Thanks in advance for any help.


Solution

  • The line:

    Var k = z + x*y;
    

    Calls operator*, which returns a Var temporary, which is then used for the r argument to operator+, wherein a pair stores the address of the temporary. After the line completes, k children include a pointer to the place the temporary had been, but it no longer exists.


    While it doesn't protect against the above mistake, you can create the intended behaviour by avoiding the unnamed temporary...

    Var xy = x * y;
    xy.set_character('*');
    Var k = z + xy;
    k.set_character('k');
    

    ...with which your program produces:

    k = 37
    ∂k/∂x = 6
    ∂k/∂y = 5
    ∂k/∂z = 1
    

    A better fix may be to capture the children by value.


    As a general tip for catching such mistakes... when your program seems to be doing something inexplicable (and/or crashing), try running it under a memory error detector such as valgrind.
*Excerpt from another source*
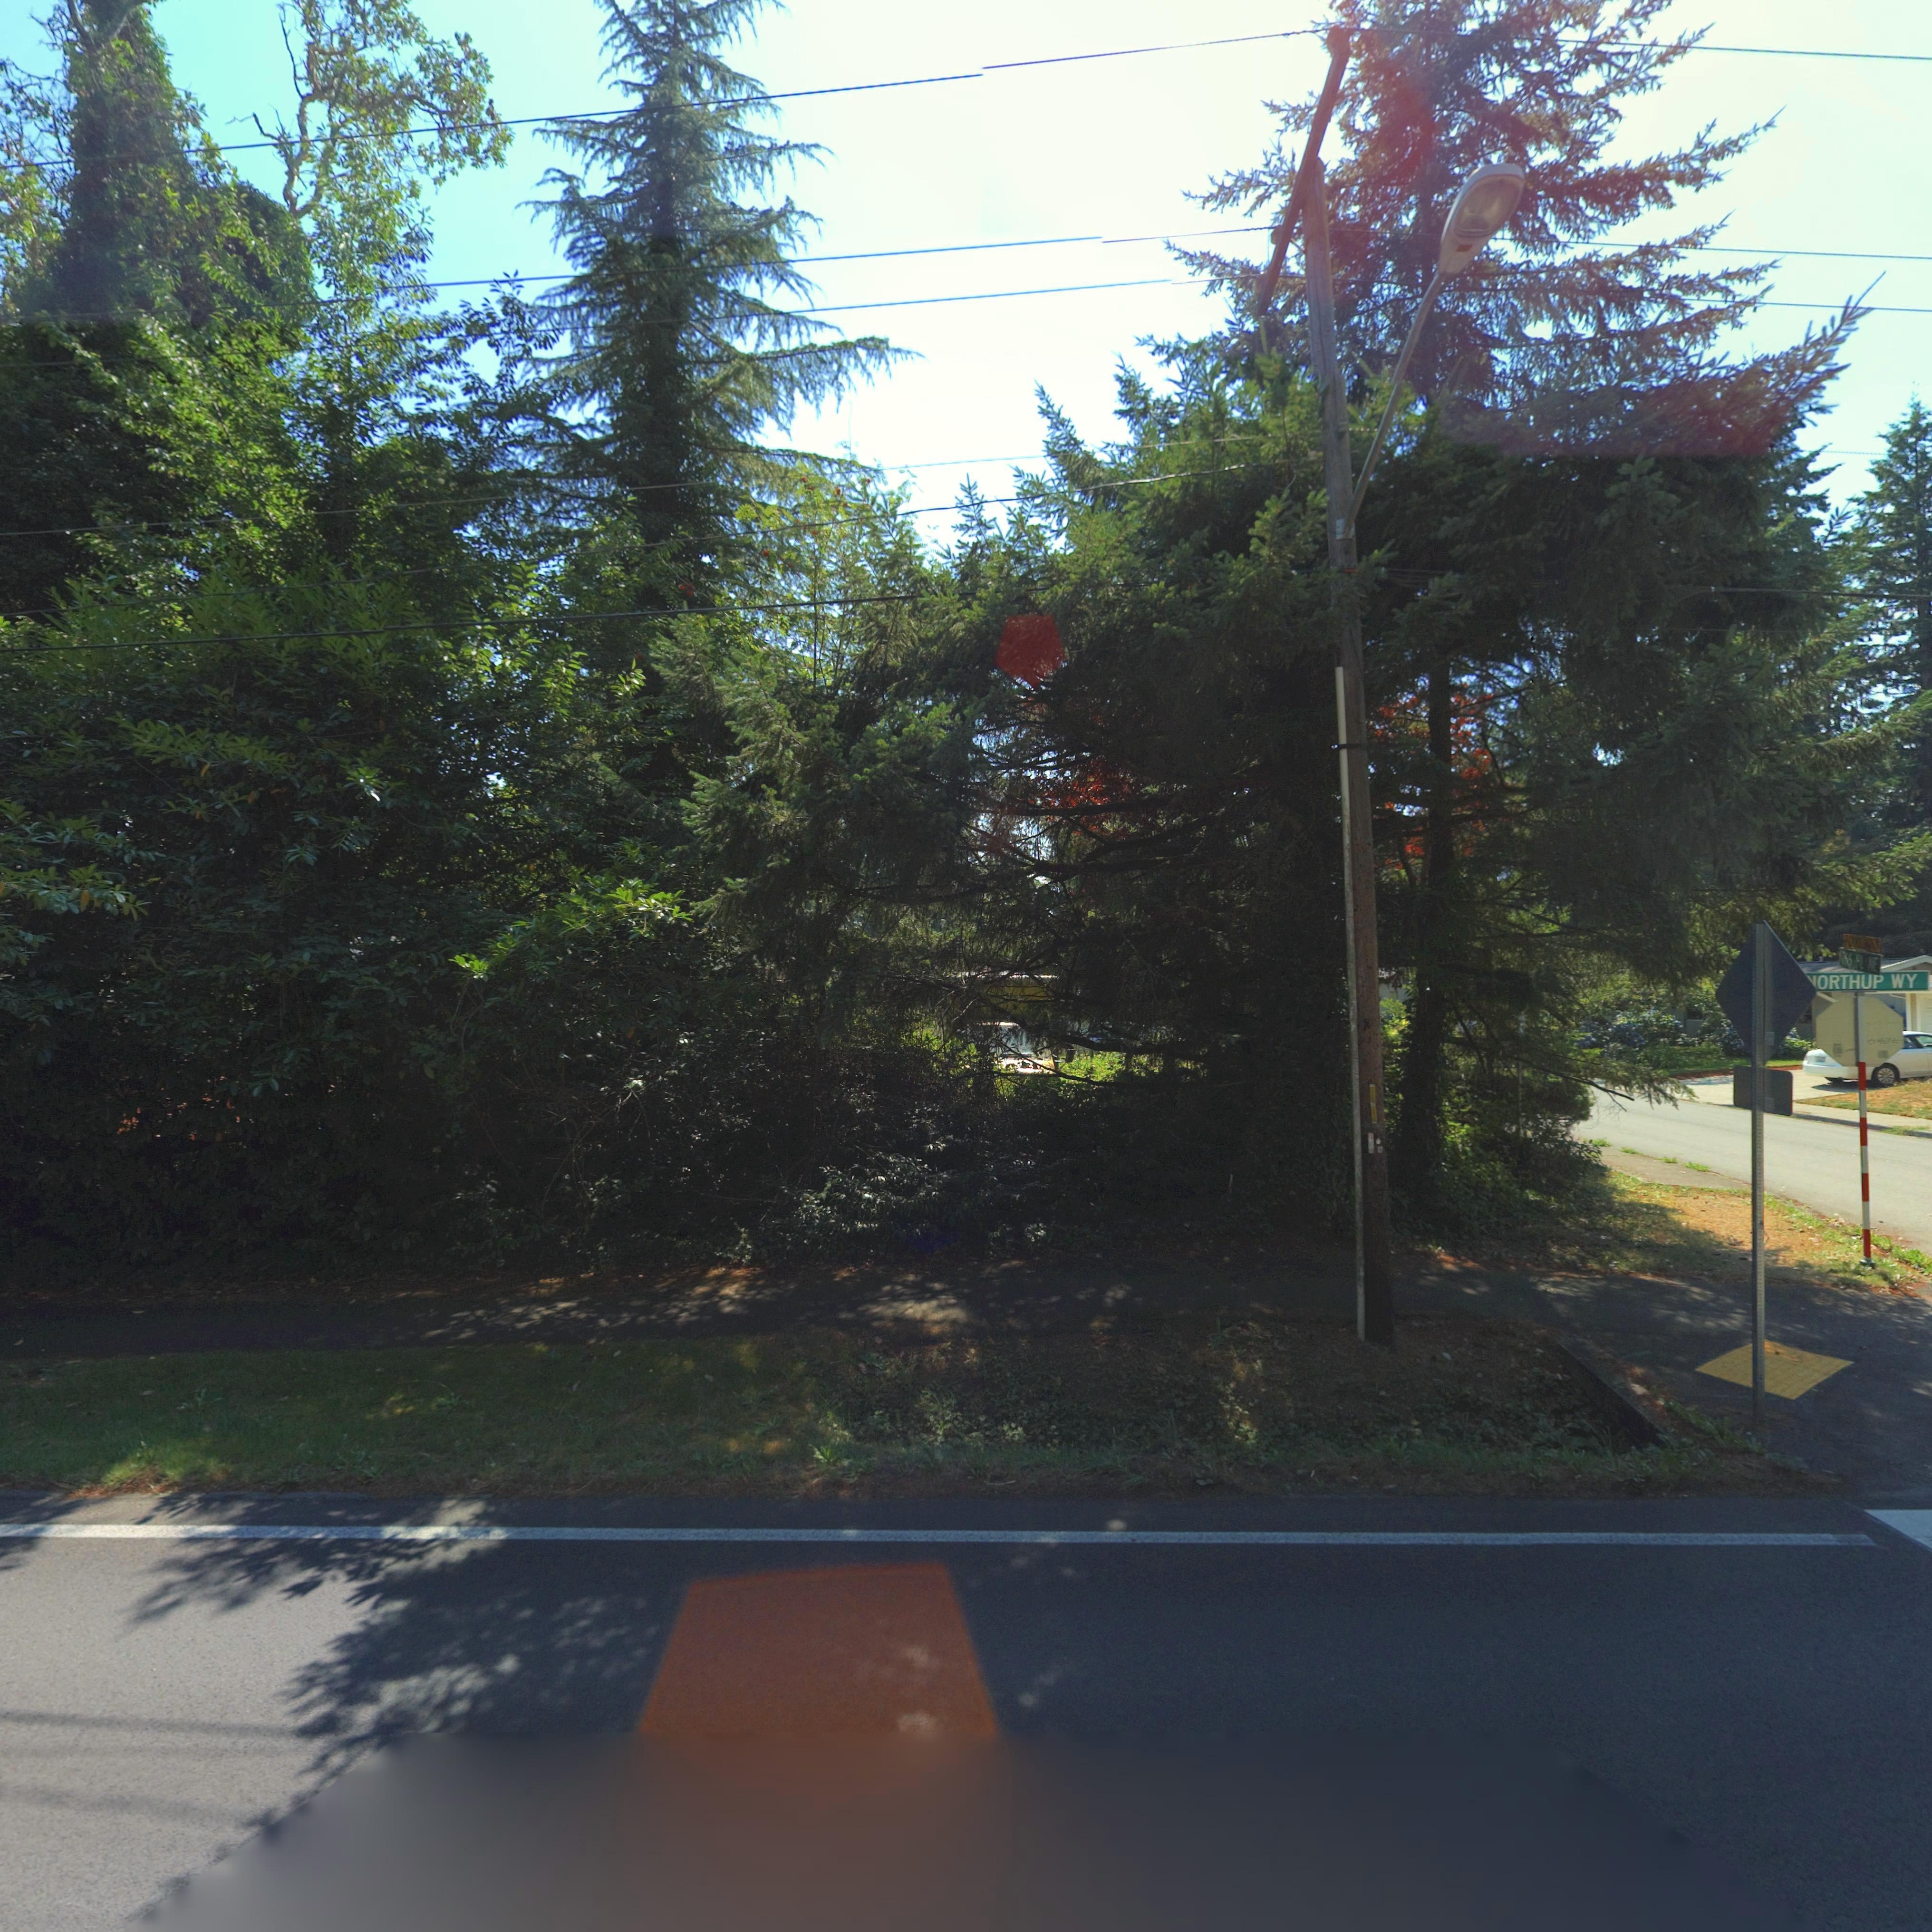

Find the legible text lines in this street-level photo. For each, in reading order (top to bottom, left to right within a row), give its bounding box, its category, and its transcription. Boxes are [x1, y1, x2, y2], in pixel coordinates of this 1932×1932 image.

For your code, the report starts off with:

    ==22137== Invalid read of size 8
    ==22137==    at 0x1090EA: Var::gradient(Var*) const (in /home/median/so/deriv)
    ==22137==    by 0x109109: Var::gradient(Var*) const (in /home/median/so/deriv)
    ==22137==    by 0x108E12: main (in /home/median/so/deriv)
    ==22137==  Address 0x5b82cd0 is 0 bytes inside a block of size 32 free'd
    ==22137==    at 0x4C3123B: operator delete(void*) (in /usr/lib/valgrind/vgpreload_memcheck-amd64-linux.so)
    ==22137==    by 0x109FC1: __gnu_cxx::new_allocator<std::pair<double, Var const*> >::deallocate(std::pair<double, Var const*>*, unsigned long) (in /home/median/so/deriv)
    ==22137==    by 0x109CDD: std::allocator_traits<std::allocator<std::pair<double, Var const*> > >::deallocate(std::allocator<std::pair<double, Var const*> >&, std::pair<double, Var const*>*, unsigned long) (in /home/median/so/deriv)
    ==22137==    by 0x109963: std::_Vector_base<std::pair<double, Var const*>, std::allocator<std::pair<double, Var const*> > >::_M_deallocate(std::pair<double, Var const*>*, unsigned long) (in /home/median/so/deriv)
    ==22137==    by 0x1097BC: std::_Vector_base<std::pair<double, Var const*>, std::allocator<std::pair<double, Var const*> > >::~_Vector_base() (in /home/median/so/deriv)
    ==22137==    by 0x1095EA: std::vector<std::pair<double, Var const*>, std::allocator<std::pair<double, Var const*> > >::~vector() (in /home/median/so/deriv)
    ==22137==    by 0x109161: Var::~Var() (in /home/median/so/deriv)
    ==22137==    by 0x108D95: main (in /home/median/so/deriv)
    ==22137==  Block was alloc'd at
    ==22137==    at 0x4C3017F: operator new(unsigned long) (in /usr/lib/valgrind/vgpreload_memcheck-amd64-linux.so)
    ==22137==    by 0x10A153: __gnu_cxx::new_allocator<std::pair<double, Var const*> >::allocate(unsigned long, void const*) (in /home/median/so/deriv)
    ==22137==    by 0x10A060: std::allocator_traits<std::allocator<std::pair<double, Var const*> > >::allocate(std::allocator<std::pair<double, Var const*> >&, unsigned long) (in /home/median/so/deriv)
    ==22137==    by 0x109F03: std::_Vector_base<std::pair<double, Var const*>, std::allocator<std::pair<double, Var const*> > >::_M_allocate(unsigned long) (in /home/median/so/deriv)
    ==22137==    by 0x109A8D: void std::vector<std::pair<double, Var const*>, std::allocator<std::pair<double, Var const*> > >::_M_realloc_insert<std::pair<double, Var const*> >(__gnu_cxx::__normal_iterator<std::pair<double, Var const*>*, std::vector<std::pair<double, Var const*>, std::allocator<std::pair<double, Var const*> > > >, std::pair<double, Var const*>&&) (in /home/median/so/deriv)
    ==22137==    by 0x1098CF: void std::vector<std::pair<double, Var const*>, std::allocator<std::pair<double, Var const*> > >::emplace_back<std::pair<double, Var const*> >(std::pair<double, Var const*>&&) (in /home/median/so/deriv)
    ==22137==    by 0x10973F: std::vector<std::pair<double, Var const*>, std::allocator<std::pair<double, Var const*> > >::push_back(std::pair<double, Var const*>&&) (in /home/median/so/deriv)
    ==22137==    by 0x109520: operator*(Var const&, Var const&) (in /home/median/so/deriv)
    ==22137==    by 0x108D6F: main (in /home/median/so/deriv)
    

    Another way to catch it can be to add logging in a destructor so you know when the object addresses mentioned in your logging are no longer valid.